Connor Woodsford, James Tutt, Jim E. Morel
Nuclear Science and Engineering | Volume 198 | Number 11 | November 2024 | Pages 2148-2156
Research Article | doi.org/10.1080/00295639.2024.2303107
Articles are hosted by Taylor and Francis Online.
The second-moment (SM) method is a linear variant of the quasi-diffusion (QD) method for accelerating the iterative convergence of Sn source calculations. It has several significant advantages relative to the QD method, diffusion synthetic acceleration, and nonlinear diffusion acceleration. Here, we define a variant of this method for k-eigenvalue calculations that retains the advantages of the original method, and we computationally demonstrate the efficacy of the method for simple example calculations.

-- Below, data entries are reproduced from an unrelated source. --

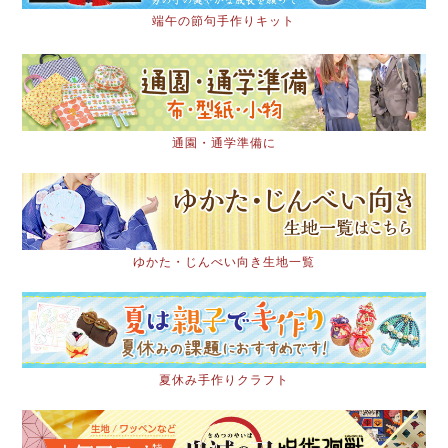
端午の節句手作りキット
通園・通学準備に
ゆかた・じんべい向き生地一覧
夏休み手作りクラフト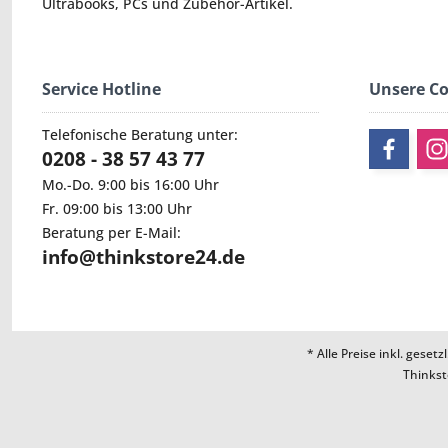
Ultrabooks
,
PCs
und
Zubehör
-Artikel.
Service Hotline
Unsere C
Telefonische Beratung unter:
0208 - 38 57 43 77
Mo.-Do. 9:00 bis 16:00 Uhr
Fr. 09:00 bis 13:00 Uhr
Beratung per E-Mail:
info@thinkstore24.de
* Alle Preise inkl. geset
Thinkst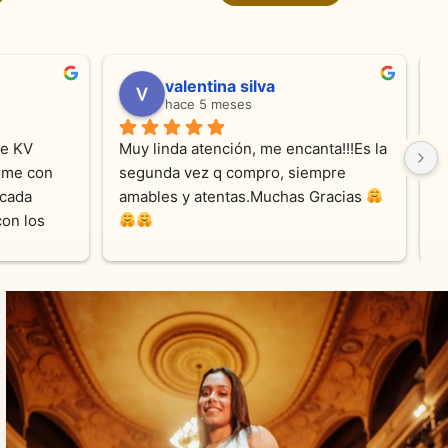
valentina silva
hace 5 meses
e KV 
Muy linda atención, me encanta!!!Es la 
E
me con 
segunda vez q compro, siempre 
r
cada 
amables y atentas.Muchas Gracias 
on los 
0% 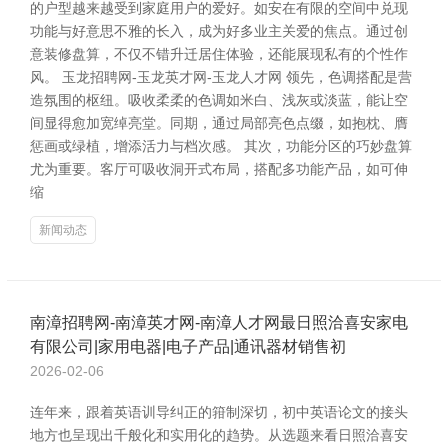
的户型越来越受到家庭用户的爱好。如安在有限的空间中兑现
功能与好意思不雅的长入，成为好多业主关爱的焦点。通过创
意装修盘算，不仅不错升迁居住体验，还能展现私有的个性作
风。 玉龙招聘网-玉龙英才网-玉龙人才网 领先，色调搭配是营
造氛围的枢纽。吸收柔柔的色调如米白、浅灰或淡蓝，能让空
间显得愈加宽绰亮堂。同期，通过局部亮色点缀，如抱枕、膺
惩画或绿植，增添活力与档次感。 其次，功能分区的巧妙盘算
尤为重要。客厅可吸收洞开式布局，搭配多功能产品，如可伸
缩
新闻动态
南漳招聘网-南漳英才网-南漳人才网最日照洽喜安家电
有限公司|家用电器|电子产品|通讯器材销售初
2026-02-06
连年来，跟着英语训导纠正的箝制深切，初中英语论文的接头
地方也呈现出千般化和实用化的趋势。从选题来看日照洽喜安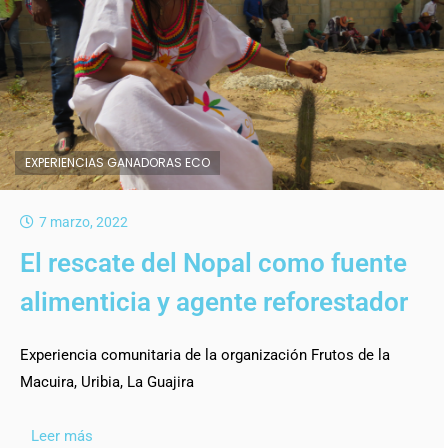
EXPERIENCIAS GANADORAS ECO
7 marzo, 2022
El rescate del Nopal como fuente
alimenticia y agente reforestador
Experiencia comunitaria de la organización Frutos de la
Macuira, Uribia, La Guajira
Leer más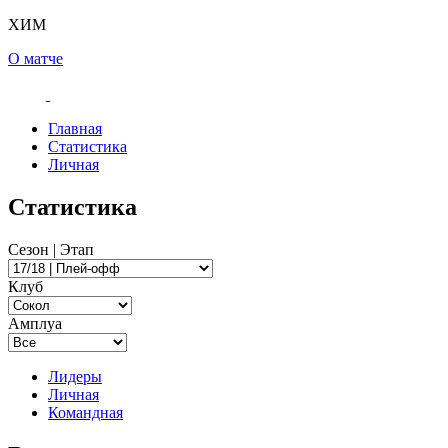
ХИМ
О матче
Главная
Статистика
Личная
Статистика
Сезон | Этап
Клуб
Амплуа
Лидеры
Личная
Командная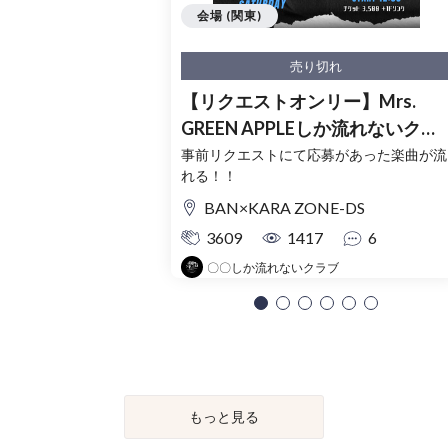
会場 (関東)
売り切れ
【リクエストオンリー】Mrs.
GREEN APPLEしか流れないクラ
ブ in 東京
事前リクエストにて応募があった楽曲が流
れる！！
BAN×KARA ZONE-DS
3609
1417
6
〇〇しか流れないクラブ
もっと見る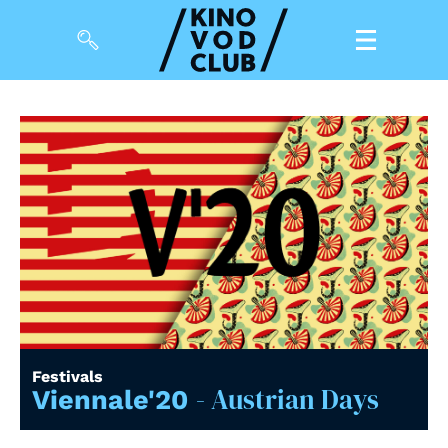
Filme
Magazin
Kuratierungen
Events
So geht’s
Filmpakete
Festivals
- Austrian Days
Gutscheine
Viennale'20
& Filmpässe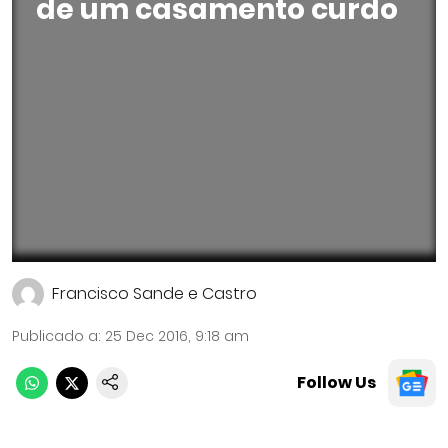
de um casamento curdo
Francisco Sande e Castro
Publicado a
:
25 Dec 2016, 9:18 am
Follow Us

In particular, this method has two important properties. First, it is a linear acceleration scheme requiring only the solution of a pure k-eigenvalue diffusion equation with a corrective source term as opposed to a k-eigenvalue drift-diffusion equation. Second, unconditional stability is achieved even when the diffusion equation is not discretized in a manner consistent with the Sn spatial discretization. We are unaware of any other scheme that has these properties. We also show a connection between our method and the k-eigenvalue acceleration technique of Barbu and Adams, which motivated us to develop our SM method.